Die Anwen­dungs­mög­lich­keiten des biolo­gi­schen Dekodierens umfassen Symptome und Krank­heiten jeglicher Art, wie

  • Allergien
  • Neuro­der­mitis
  • Schmerzen des Bewegungs­ap­parats, Rücken­schmerzen
  • Überge­wicht
  • Ängste
  • Probleme im Berufs­alltag
  • Wahrneh­mungs­stö­rungen
  • Verhal­tens­pro­bleme
  • Prüfungs­angst
  • Hyper­ak­ti­vität
  • Schul­schwie­rig­keiten

Das biolo­gische Dekodieren kann unabhängig von oder parallel zu jeder anderen Therapie bzw.

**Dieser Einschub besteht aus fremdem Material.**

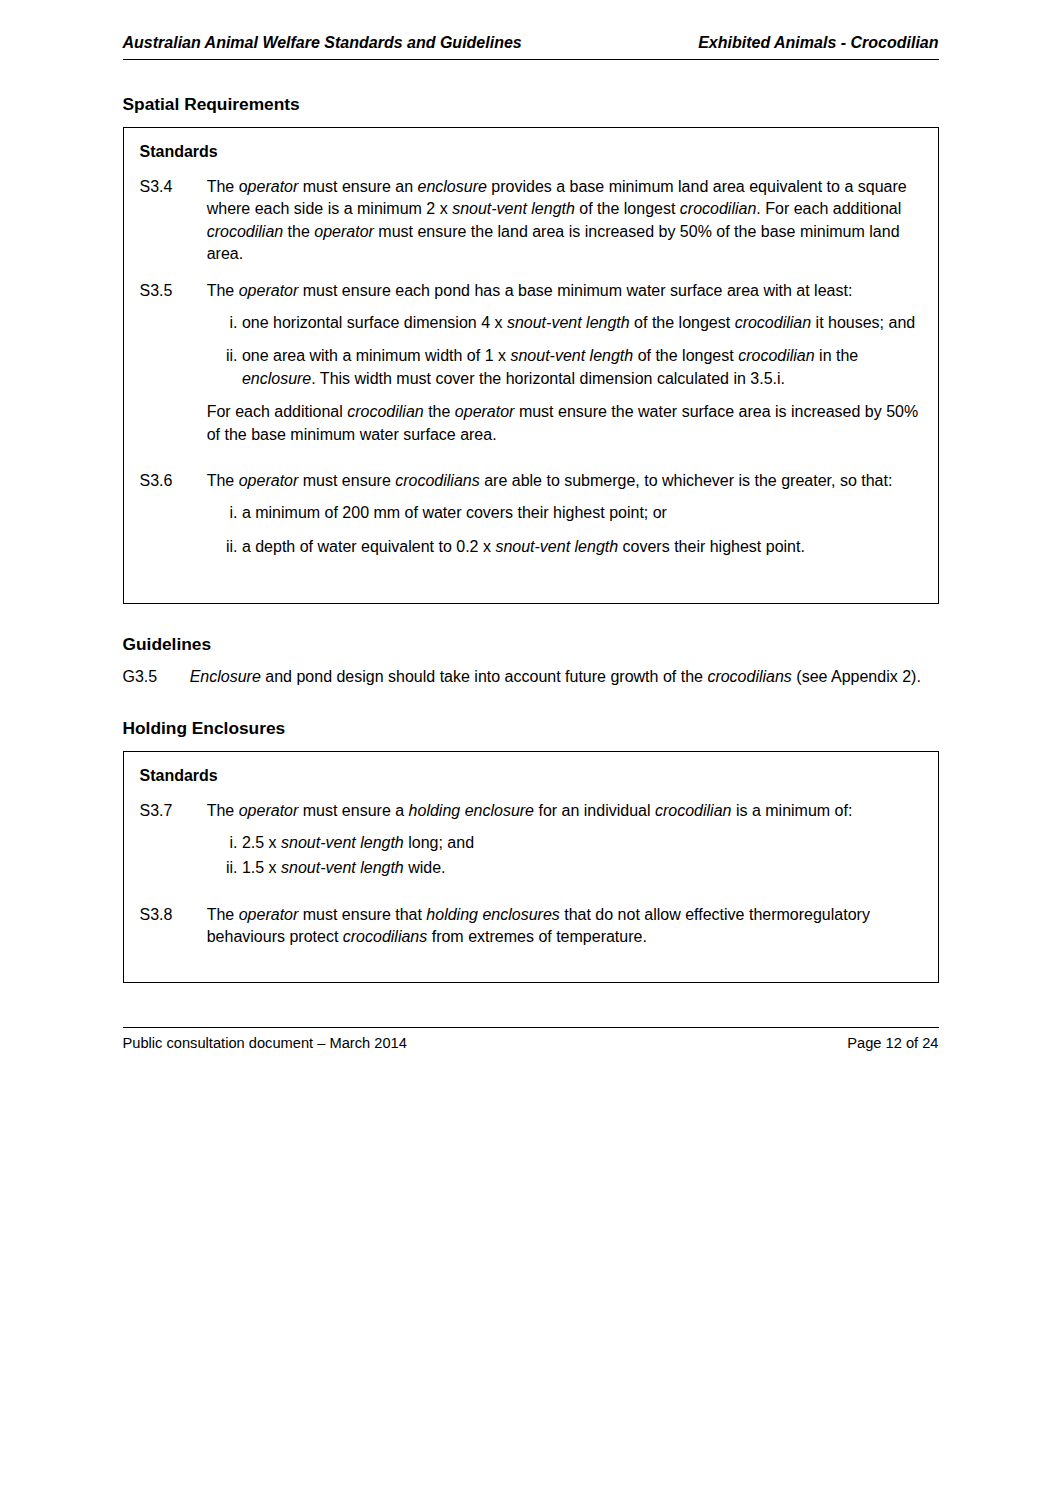Australian Animal Welfare Standards and Guidelines Exhibited Animals - Crocodilian
Spatial Requirements
Standards
S3.4
The operator must ensure an enclosure provides a base minimum land area equivalent to a square where each side is a minimum 2 x snout-vent length of the longest crocodilian. For each additional crocodilian the operator must ensure the land area is increased by 50% of the base minimum land area.
S3.5
The operator must ensure each pond has a base minimum water surface area with at least:
one horizontal surface dimension 4 x snout-vent length of the longest crocodilian it houses; and
one area with a minimum width of 1 x snout-vent length of the longest crocodilian in the enclosure. This width must cover the horizontal dimension calculated in 3.5.i.
For each additional crocodilian the operator must ensure the water surface area is increased by 50% of the base minimum water surface area.
S3.6
The operator must ensure crocodilians are able to submerge, to whichever is the greater, so that:
a minimum of 200 mm of water covers their highest point; or
a depth of water equivalent to 0.2 x snout-vent length covers their highest point.
Guidelines
G3.5
Enclosure and pond design should take into account future growth of the crocodilians (see Appendix 2).
Holding Enclosures
Standards
S3.7
The operator must ensure a holding enclosure for an individual crocodilian is a minimum of:
2.5 x snout-vent length long; and
1.5 x snout-vent length wide.
S3.8
The operator must ensure that holding enclosures that do not allow effective thermoregulatory behaviours protect crocodilians from extremes of temperature.
Public consultation document – March 2014 Page 12 of 24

Medikation statt­finden. Da die Neben­wir­kungen und Risiken gleich Null sind, der Nutzen gleich­zeitig aber enorm sein kann, bedeutet diese Thera­pieform eine große Chance.

Je nach Inten­sität und Thematik kann eine weitere thera­peu­tische Begleitung dabei helfen, die neu erwor­benen Erkennt­nisse in den Alltag zu integrieren.

Praktische Vorgehensweise

Um die für das Dekodieren notwen­digen Infor­ma­tionen zusam­men­zu­tragen, ist eine Vorarbeit seitens des Klienten notwendig. Nach der Kontakt­auf­nahme sende ich Ihnen daher einen Frage­bogen und eine Anleitung zum Erstellen eines Stamm­baums zu. Die ausge­füllten Unter­lagen schicken Sie mir ca. eine Woche vor der ersten Thera­pie­sitzung zu.